Find all lines in the records that include the word "FAIR", and copy them out.

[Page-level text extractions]
——————

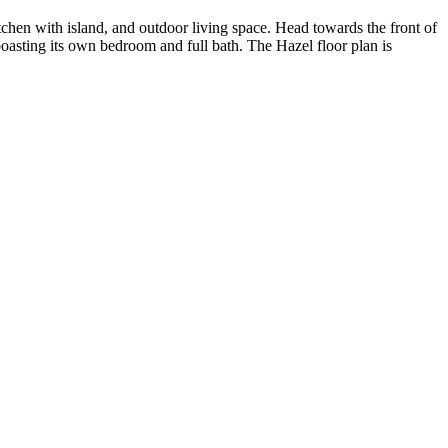
chen with island, and outdoor living space. Head towards the front of
oasting its own bedroom and full bath. The Hazel floor plan is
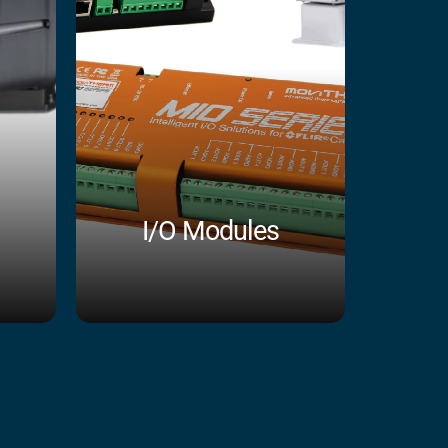
I/O Modules
Shop Now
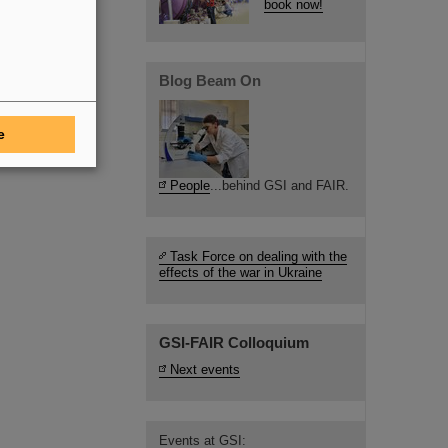
book now!
Blog Beam On
e
People
...behind GSI and FAIR.
Task Force on dealing with the
effects of the war in Ukraine
GSI-FAIR Colloquium
Next events
Events at GSI:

——————

• _Solved exercise_:
...behind GSI and FAIR.
GSI-FAIR Colloquium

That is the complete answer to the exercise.